Von Alexander Dworzak

Politik

Merkel kritisiert Stil der Debatte des Asylstreits, warnt Seehofer vor Wiederholung.


Berlin/Wien. Auch bei der Vielarbeiterin Angela Merkel hat der zwischen CDU und CSU in den vergangenen Wochen ausgetragene Streit um die Asylpolitik Spuren hinterlassen: "Ich will nicht verhehlen, dass ich mich freue, ein paar Tage Urlaub zu haben", bekundete die deutsche Kanzlerin am Freitag bei ihrer Sommer-Pressekonferenz.

Mehrfach selbstkritisch über den Stil der Debatte zwischen den Schwesterparteien äußerte sich Merkel dabei: "Wir müssen Konflikte künftig so austragen, dass die Ergebnisse nicht in den Hintergrund treten." Und: "Die Tonalität war oft sehr schroff." Die Kanzlerin gestand sogar zu, der Streit habe Politikverdruss erzeugt.

Inhaltlich steckte Merkel das Terrain ab und bedeutete ihrem Innenminister Horst Seehofer: "Erstrangig ist, dass die Handlungen der Regierung entsprechend den Richtlinien der Kanzlerin erfolgen". Seehofer sorgte am Höhepunkt der konservativen Krise, Anfang Juli, für Aufsehen mit der Äußerung, er lasse sich nicht von einer Kanzlerin entlassen, die nur seinetwegen Kanzlerin sei.

Nun machte Merkel öffentlich deutlich, dass sie auch nicht vor dem Rausschmiss Seehofers zurückschrecken würde.
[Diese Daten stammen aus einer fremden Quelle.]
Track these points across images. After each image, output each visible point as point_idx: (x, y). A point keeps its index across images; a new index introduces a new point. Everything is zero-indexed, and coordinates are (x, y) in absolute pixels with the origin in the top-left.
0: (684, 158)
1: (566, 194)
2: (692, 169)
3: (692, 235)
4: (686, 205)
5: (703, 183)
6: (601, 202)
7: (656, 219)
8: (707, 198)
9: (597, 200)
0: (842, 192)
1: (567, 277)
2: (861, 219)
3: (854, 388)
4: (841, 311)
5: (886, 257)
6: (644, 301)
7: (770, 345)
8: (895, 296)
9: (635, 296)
An Rücktritt habe sie während der Auseinandersetzung nie gedacht, sagte Merkel - anders als Seehofer.

Der CSU-Chef steht unter Zugzwang. Schafft er keine Abkommen mit Italien und Österreich über die Rücknahme von Asylwerbern, die dort bereits registriert worden sind und auch in Deutschland einen Antrag stellen, droht Seehofer als Umfaller dazustehen - und der Streit wieder aufs Neue zu beginnen.

Wirbel um Anti-CSU-Demo

Andererseits zeigen die Umfragewerte, dass die CSU mit ihrer rabiaten Anti-Merkel-Linie den Bogen überspannt hat. Laut Infratest dimap kommen die Christsozialen derzeit auf 38 Prozent, das sind drei Prozentpunkte weniger als noch vor einem Monat. Vom Wahlziel, die absolute Mandatsmehrheit zu verteidigen, ist die CSU knapp drei Monate vor der Landtagswahl weit entfernt.
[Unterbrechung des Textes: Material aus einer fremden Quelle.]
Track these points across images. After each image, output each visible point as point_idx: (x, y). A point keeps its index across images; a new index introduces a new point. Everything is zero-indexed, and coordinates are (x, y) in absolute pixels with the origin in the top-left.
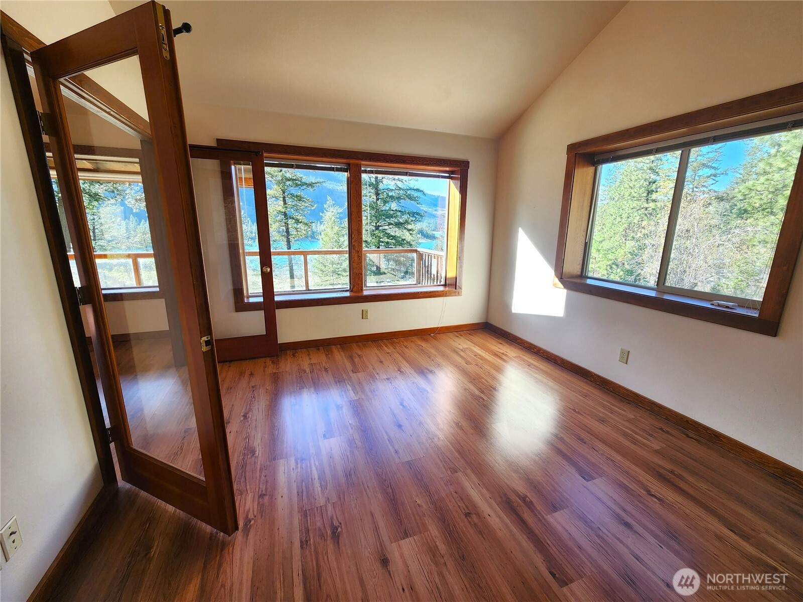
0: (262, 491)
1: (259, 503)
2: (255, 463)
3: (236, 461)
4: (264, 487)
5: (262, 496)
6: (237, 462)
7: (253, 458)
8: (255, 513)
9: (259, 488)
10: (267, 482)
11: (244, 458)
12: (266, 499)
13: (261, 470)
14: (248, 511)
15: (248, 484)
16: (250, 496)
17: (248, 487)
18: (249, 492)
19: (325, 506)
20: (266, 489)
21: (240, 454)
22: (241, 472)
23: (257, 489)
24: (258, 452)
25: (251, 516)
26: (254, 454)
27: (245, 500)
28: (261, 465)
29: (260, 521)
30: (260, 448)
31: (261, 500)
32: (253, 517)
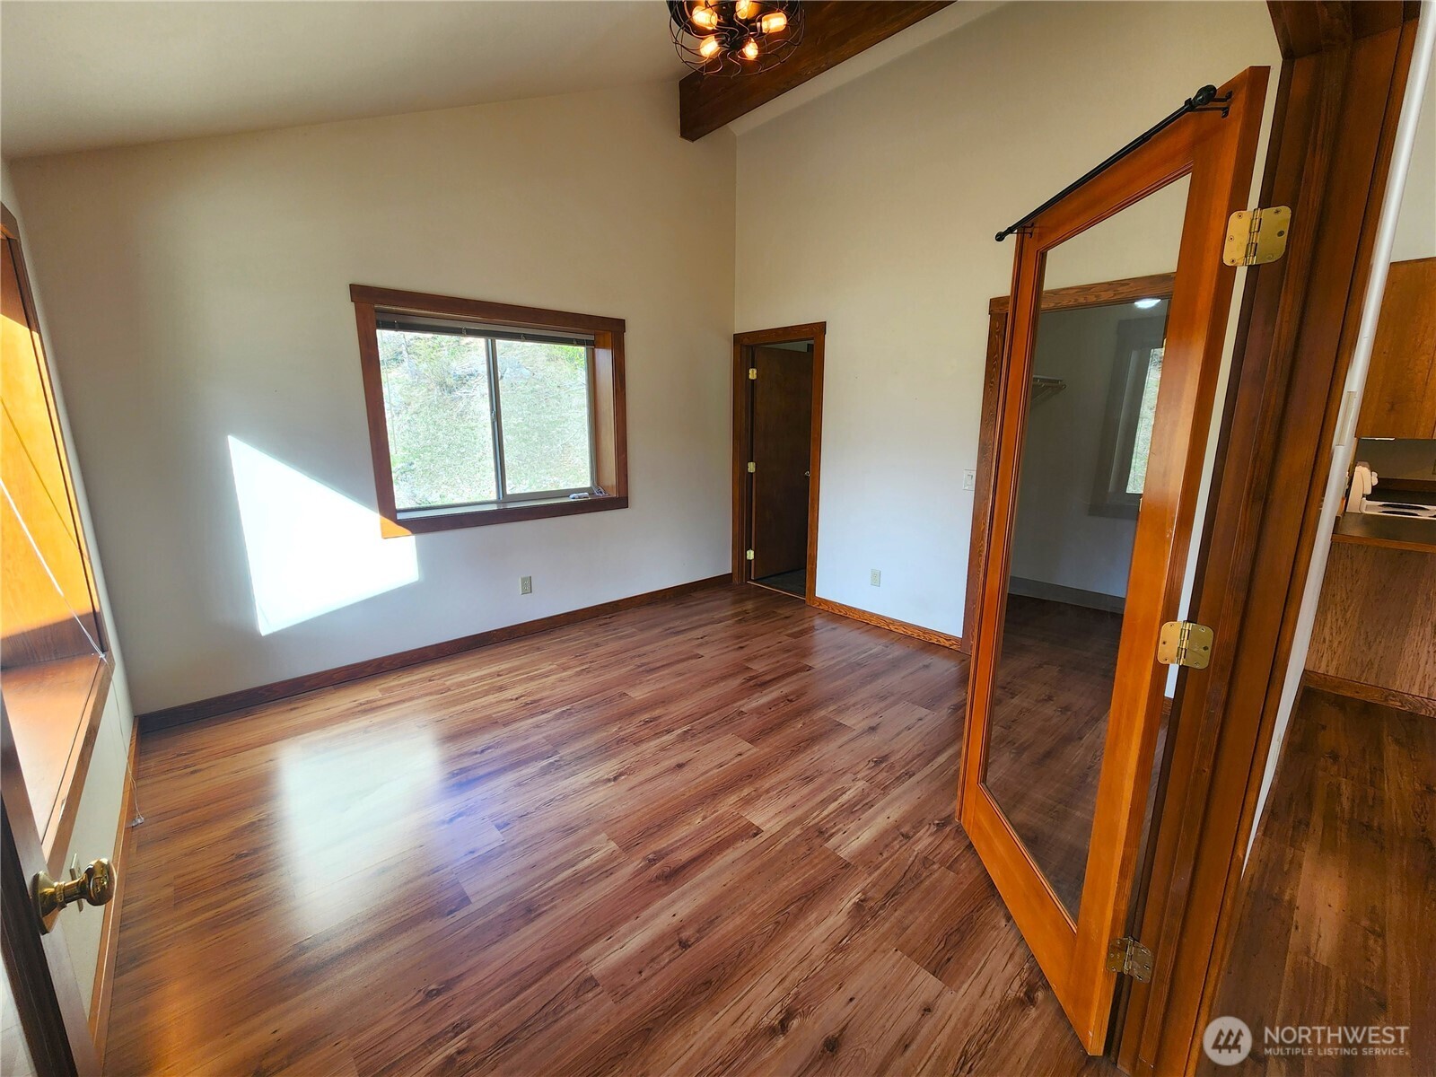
0: (901, 841)
1: (915, 834)
2: (874, 886)
3: (896, 914)
4: (896, 842)
5: (907, 836)
6: (896, 910)
7: (869, 894)
8: (927, 827)
9: (900, 847)
10: (887, 846)
11: (881, 908)
12: (904, 830)
13: (877, 868)
14: (931, 835)
15: (910, 862)
16: (919, 847)
17: (911, 859)
18: (916, 853)
19: (863, 779)
20: (895, 839)
21: (879, 922)
22: (903, 889)
23: (904, 848)
24: (853, 901)
25: (933, 829)
26: (862, 901)
27: (926, 848)
28: (870, 875)
29: (930, 817)
30: (843, 904)
31: (912, 833)
32: (932, 826)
Bayerns Ministerpräsident Markus Söder ruderte bereits verbal zurück und erklärte, das Wort "Asyltourismus" künftig nicht mehr zu verwenden. Laut den Organisatoren der Demonstration "#ausgehetzt - gemeinsam gegen die Politik der Angst" stünden Söder, Seehofer und Alexander Dobdrindt, Chef der CSU-Abgeordneten im Bundestag, für eine "verantwortungslose Politik der Spaltung". Rund 130 Organisationen rufen zur Kundgebung in München am Sonntagnachmittag auf. Dass auch die Intendanten der Münchner Kammerspiele und des Volkstheaters der Landeshauptstadt die Demonstration unterstützen, erzürnte die CSU. Sie forderte "dienstaufsichtsrechtliche Maßnahmen". Daraufhin solidarisierte sich Martin Kušej, Intendant des Münchner Residenztheaters und ab Herbst 2019 Direktor des Wiener Burgtheaters, mit seinen Kollegen.
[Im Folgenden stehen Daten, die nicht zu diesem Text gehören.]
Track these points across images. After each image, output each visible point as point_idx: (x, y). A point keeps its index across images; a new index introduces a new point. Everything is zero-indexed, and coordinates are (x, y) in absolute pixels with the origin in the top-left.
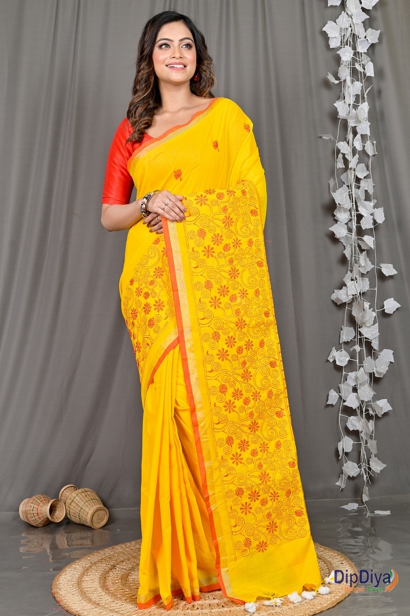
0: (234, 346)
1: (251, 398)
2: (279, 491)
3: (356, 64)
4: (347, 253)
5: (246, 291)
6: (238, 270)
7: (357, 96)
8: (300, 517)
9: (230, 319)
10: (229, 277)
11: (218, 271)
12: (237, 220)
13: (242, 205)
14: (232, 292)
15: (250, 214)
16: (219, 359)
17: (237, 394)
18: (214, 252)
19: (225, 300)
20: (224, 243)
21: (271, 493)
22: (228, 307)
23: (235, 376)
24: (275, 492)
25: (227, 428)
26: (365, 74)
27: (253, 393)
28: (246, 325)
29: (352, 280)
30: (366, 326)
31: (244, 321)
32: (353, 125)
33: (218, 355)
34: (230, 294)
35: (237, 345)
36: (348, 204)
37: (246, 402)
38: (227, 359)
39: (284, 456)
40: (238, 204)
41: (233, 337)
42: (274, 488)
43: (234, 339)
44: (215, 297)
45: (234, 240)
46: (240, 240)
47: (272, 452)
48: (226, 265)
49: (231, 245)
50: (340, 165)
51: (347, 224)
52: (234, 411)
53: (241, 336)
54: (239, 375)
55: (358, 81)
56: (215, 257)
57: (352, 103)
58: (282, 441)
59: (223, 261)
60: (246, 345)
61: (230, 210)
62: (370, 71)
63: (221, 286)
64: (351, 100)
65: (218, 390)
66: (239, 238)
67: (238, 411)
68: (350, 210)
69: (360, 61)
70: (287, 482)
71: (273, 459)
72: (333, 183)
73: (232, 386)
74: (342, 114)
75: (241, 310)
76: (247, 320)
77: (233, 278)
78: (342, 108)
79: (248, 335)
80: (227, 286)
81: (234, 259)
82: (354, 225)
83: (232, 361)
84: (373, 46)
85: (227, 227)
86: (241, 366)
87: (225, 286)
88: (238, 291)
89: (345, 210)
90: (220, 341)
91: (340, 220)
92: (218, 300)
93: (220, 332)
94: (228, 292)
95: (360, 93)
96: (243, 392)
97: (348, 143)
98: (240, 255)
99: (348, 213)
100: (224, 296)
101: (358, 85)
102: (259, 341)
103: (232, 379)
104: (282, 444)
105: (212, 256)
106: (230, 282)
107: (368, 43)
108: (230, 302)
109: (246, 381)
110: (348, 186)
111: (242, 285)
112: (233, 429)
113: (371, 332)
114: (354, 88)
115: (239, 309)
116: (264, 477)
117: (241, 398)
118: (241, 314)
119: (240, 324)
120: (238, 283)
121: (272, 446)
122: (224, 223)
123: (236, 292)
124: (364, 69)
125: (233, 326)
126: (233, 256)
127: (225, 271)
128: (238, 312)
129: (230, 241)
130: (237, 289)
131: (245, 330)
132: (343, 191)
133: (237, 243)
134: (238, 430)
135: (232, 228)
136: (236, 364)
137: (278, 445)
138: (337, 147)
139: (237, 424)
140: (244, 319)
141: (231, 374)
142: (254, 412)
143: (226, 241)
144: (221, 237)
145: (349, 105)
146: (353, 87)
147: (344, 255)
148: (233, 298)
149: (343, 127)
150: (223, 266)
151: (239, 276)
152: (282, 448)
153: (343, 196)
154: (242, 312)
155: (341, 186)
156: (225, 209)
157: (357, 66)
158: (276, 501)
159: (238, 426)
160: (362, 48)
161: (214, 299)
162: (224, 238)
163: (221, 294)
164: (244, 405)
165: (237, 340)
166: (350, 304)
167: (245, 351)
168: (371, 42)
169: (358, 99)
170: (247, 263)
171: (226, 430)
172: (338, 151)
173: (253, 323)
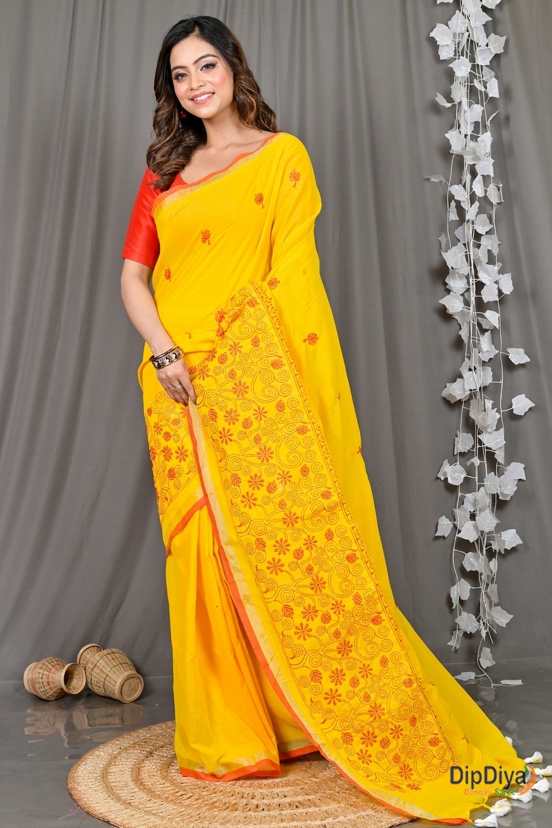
0: (288, 550)
1: (331, 612)
2: (400, 723)
3: (475, 80)
4: (464, 334)
5: (287, 473)
6: (269, 449)
7: (476, 123)
8: (437, 747)
9: (274, 517)
10: (260, 461)
11: (242, 458)
12: (253, 383)
13: (255, 360)
14: (267, 480)
15: (271, 368)
16: (271, 573)
17: (310, 613)
18: (231, 435)
19: (261, 493)
20: (241, 419)
21: (392, 729)
22: (268, 501)
23: (299, 589)
24: (395, 727)
25: (308, 660)
26: (486, 95)
27: (333, 604)
28: (297, 518)
29: (470, 370)
30: (487, 432)
31: (295, 514)
32: (471, 163)
33: (268, 568)
34: (265, 484)
35: (292, 548)
36: (465, 269)
37: (326, 618)
38: (282, 571)
39: (395, 674)
40: (249, 361)
41: (284, 539)
42: (393, 722)
43: (286, 541)
44: (247, 493)
45: (255, 410)
46: (264, 408)
47: (378, 674)
48: (251, 447)
49: (253, 418)
50: (453, 216)
51: (462, 295)
52: (310, 636)
53: (295, 535)
54: (306, 586)
55: (478, 103)
56: (235, 441)
57: (469, 133)
58: (387, 655)
59: (246, 443)
60: (306, 544)
61: (239, 373)
62: (494, 90)
63: (251, 477)
64: (468, 129)
65: (282, 614)
66: (262, 406)
67: (316, 635)
68: (467, 277)
69: (480, 77)
70: (407, 708)
71: (381, 684)
72: (445, 240)
73: (299, 604)
74: (456, 148)
75: (286, 500)
76: (297, 511)
77: (265, 461)
78: (456, 140)
79: (305, 530)
80: (259, 475)
81: (261, 435)
82: (473, 296)
83: (290, 572)
84: (497, 57)
85: (240, 397)
86: (306, 574)
87: (256, 475)
88: (277, 476)
89: (461, 276)
90: (266, 549)
91: (454, 290)
92: (252, 496)
93: (264, 537)
94: (262, 481)
95: (480, 121)
96: (318, 607)
97: (464, 186)
98: (270, 428)
99: (465, 281)
100: (258, 489)
101: (478, 109)
102: (324, 533)
103: (297, 595)
104: (389, 659)
105: (231, 440)
106: (263, 468)
107: (491, 53)
108: (268, 494)
109: (318, 592)
110: (464, 245)
111: (280, 466)
112: (316, 659)
113: (494, 440)
114: (472, 113)
115: (282, 500)
116: (375, 711)
117: (317, 616)
118: (288, 506)
119: (290, 520)
120: (274, 465)
121: (376, 666)
122: (235, 393)
123: (274, 478)
124: (486, 88)
125: (280, 524)
126: (259, 432)
127: (252, 455)
128: (282, 505)
129: (249, 414)
130: (273, 474)
131: (298, 525)
132: (458, 251)
133: (261, 413)
134: (324, 659)
135: (249, 395)
136: (297, 574)
137: (384, 662)
138: (450, 191)
139: (320, 652)
140: (293, 511)
141: (294, 589)
142: (340, 629)
143: (243, 416)
144: (236, 411)
145: (466, 136)
146: (471, 111)
147: (460, 337)
148: (272, 488)
149: (457, 165)
150: (248, 449)
151: (273, 455)
152: (390, 665)
153: (458, 258)
154: (289, 503)
155: (454, 244)
156: (232, 375)
157: (477, 84)
158: (401, 737)
159: (322, 653)
160: (483, 59)
161: (246, 497)
162: (239, 411)
163: (254, 487)
164: (323, 624)
165: (290, 542)
166: (468, 402)
167: (306, 553)
168: (494, 52)
169: (478, 127)
170: (280, 435)
171: (307, 664)
172: (452, 197)
173: (308, 512)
Auch innerhalb der konservativen Union gibt es eine Gegenbewegung zum rabiaten Anti-Merkel-Kurs, der stellenweise an die AfD gemahnte. Mitglieder von CDU und CSU formieren sich zu einer losen "Union der Mitte". "Wir als ‚Union der Mitte‘ wollen nicht spalten, wir wollen uns in der Mitte treffen!", lautet das Motto der Initiative.

Gemeinsam agieren auch die Oberen beider Parteien, und zwar, indem sie den Druck auf die
Grünen erhöhen. Die Öko-Partei stemmt sich bisher in der Länderkammer, dem Bundesrat, dagegen, dass Tunesien, Marokko,
Algerien und Georgien als "sichere Herkunftsländer" gelten. Abgelehnte Asylwerber könnten dadurch schneller abgeschoben werden, die Grünen haben Bedenken ob der Menschenrechtssituation in den vier Staaten.

Bereits die vorige schwarz-rote Bundesregierung unter Merkel scheiterte mit einem ähnlichen Antrag im Bundesrat, der Tunesier, Marokkaner und Algerier betroffen hätte. In der Frage ist wenig Bewegung in Sicht - auch nach der Rückkehr Merkels aus der Sommerpause.